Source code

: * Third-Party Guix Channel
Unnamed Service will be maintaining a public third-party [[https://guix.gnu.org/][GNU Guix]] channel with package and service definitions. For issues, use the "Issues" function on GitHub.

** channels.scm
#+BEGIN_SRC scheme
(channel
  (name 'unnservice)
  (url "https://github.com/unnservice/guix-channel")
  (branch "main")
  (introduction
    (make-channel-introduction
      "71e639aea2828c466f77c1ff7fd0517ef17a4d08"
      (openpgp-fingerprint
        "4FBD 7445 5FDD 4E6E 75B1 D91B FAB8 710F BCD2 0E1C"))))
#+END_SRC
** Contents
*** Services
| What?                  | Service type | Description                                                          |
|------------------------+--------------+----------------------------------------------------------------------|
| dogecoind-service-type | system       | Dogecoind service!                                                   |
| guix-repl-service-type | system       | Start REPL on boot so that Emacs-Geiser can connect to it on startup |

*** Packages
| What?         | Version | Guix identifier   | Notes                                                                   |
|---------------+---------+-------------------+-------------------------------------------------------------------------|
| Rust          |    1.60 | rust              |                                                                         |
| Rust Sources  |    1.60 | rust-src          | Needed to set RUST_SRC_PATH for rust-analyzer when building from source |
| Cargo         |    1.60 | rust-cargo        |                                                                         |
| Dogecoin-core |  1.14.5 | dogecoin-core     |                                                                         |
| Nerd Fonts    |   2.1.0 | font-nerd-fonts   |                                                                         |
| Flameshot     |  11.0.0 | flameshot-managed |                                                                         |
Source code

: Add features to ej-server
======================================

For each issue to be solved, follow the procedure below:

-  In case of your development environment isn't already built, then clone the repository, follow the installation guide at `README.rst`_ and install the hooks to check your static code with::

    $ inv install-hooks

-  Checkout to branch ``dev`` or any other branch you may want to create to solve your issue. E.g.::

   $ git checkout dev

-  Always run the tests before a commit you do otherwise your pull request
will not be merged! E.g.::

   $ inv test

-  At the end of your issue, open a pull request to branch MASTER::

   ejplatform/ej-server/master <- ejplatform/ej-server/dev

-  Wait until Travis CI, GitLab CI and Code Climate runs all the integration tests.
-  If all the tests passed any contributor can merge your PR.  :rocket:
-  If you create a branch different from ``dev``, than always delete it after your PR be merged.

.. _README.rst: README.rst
------------------------------------------------------------
■ Task instructions ■
Find out how many lines in the data above hold the word "system". Write only the number.

■ Task response ■
2